Par Foucauld. Février 2021.
Toute guérison, parce qu’elle sauve du péril de la mort, met en jeu la question du sens de la vie. N’est-ce pas cette question – et les réponses qu’elle pourrait susciter – qui échappe à notre société frappée par la pandémie ?
Quand nous guérissons, c’est le plus souvent grâce à l’intervention bienfaitrice d’un médecin et à l’assistance prodiguée par l’entourage. La vie guérie, le corps remis d’aplomb, est une vie soignée, c’est-à-dire dont on a pris soin. La vie amoindrie qui reprend possession d’elle-même rencontre inévitablement cette question : à quoi vais-je consacrer mes forces retrouvées ? Toute personne ayant été malade connaît cette exaltante impression de renaissance accompagnant la guérison. A la conscience redécouverte de la mortalité – expérience de pensée offerte à tout malade – succède le sentiment de la vitalité retrouvée. En les sauvant, on donne donc aux vies l’occasion de penser la question de la dépense de leur énergie vitale. Guérie par d’autres qu’elle, toute vie rétablie se demande pour quoi elle veut vivre, à quoi elle désire se consacrer.

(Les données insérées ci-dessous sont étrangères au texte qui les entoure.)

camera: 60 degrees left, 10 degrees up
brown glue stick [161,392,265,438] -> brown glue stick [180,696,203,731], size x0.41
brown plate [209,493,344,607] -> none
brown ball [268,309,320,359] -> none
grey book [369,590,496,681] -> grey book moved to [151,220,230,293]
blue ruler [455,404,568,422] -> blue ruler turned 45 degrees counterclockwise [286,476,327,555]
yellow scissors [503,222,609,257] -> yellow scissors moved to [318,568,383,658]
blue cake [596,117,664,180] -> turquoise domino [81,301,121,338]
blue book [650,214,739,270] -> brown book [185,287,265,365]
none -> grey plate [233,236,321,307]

Plus la crise actuelle du Covid dure, plus risquent d’apparaître des exaspérations et des clivages mortifères : jeunes contre vieux, personnes impatientes de reprendre le cours de leur existence contre personnes à la santé vulnérable et partisans d’une prudence sanitaire maximum… Éprouvante pour tous, la situation vécue depuis bientôt un an a des conséquences extrêmement diverses : dramatiques et catastrophiques pour certains, gênantes et angoissantes pour d’autres. Ni les discours faisant de la santé le bien suprême sans être capable de le justifier, ni la criminalisation du non-respect des règles sanitaires, ni les moyens importants mis en œuvre pour sauver des vies ne suffisent à donner sens à nos choix éthiques et politiques. S’en contenter nous expose forcément à l’utilitarisme, qui commande de ne pas sacrifier le bien du plus grand nombre à celui du plus petit.
Dès lors, il importe de voir au-delà de la vie menacée, mise en péril par la maladie, pour penser la vie sauvée de la maladie ou simplement épargnée par celle-ci. Les discours de prévention et les dispositifs de protection sont sans doute nécessaires mais insuffisants. Dans notre société, soigner le corps malade, tout faire pour qu’il guérisse, est un impératif pratique et moral. Cela est heureux. Il serait donc insensé de vouloir conditionner le soin au projet de vie souhaité par le malade. Rien n’empêche cependant de puiser aux sources de notre culture afin de penser le sens de cette vie dont nous nous efforçons de maximiser la durée. Les Évangiles sont riches de scènes où le Christ côtoie et échange avec des malades. Dans l’Évangile selon Marc, au chapitre 1, il guérit la belle-mère de Simon, l’un de ses disciples. Voici ce que nous dit le texte : « Jésus s’approcha, la saisit par la main et la fit lever. La fièvre la quitta, et elle les servait. » Au-delà de la guérison apparemment miraculeuse accomplie par le Christ, l’attitude de l’ancienne malade interpelle : en faisant du service et de la charité la finalité de sa santé retrouvée, elle témoigne que cela constitue à ses yeux la valeur suprême de l’existence. La portée d’un tel texte est universelle. Ni les malades, ni les femmes sont évidemment les seuls concernés ici. Le Christ nous révèle que la vie s’accomplit dans le don de soi, donc que la vie est en droit subordonnée à l’amour. Nous ne sommes pas face à une leçon de morale ; la vocation la plus profonde de l’homme est mise en lumière. Plus que vers la mort, la maladie et la guérison font donc signe vers la question de la valeur suprême de la vie. En ce point, nous sommes tous indistinctement convoqués, étant tous potentiellement malades et fatalement mortels.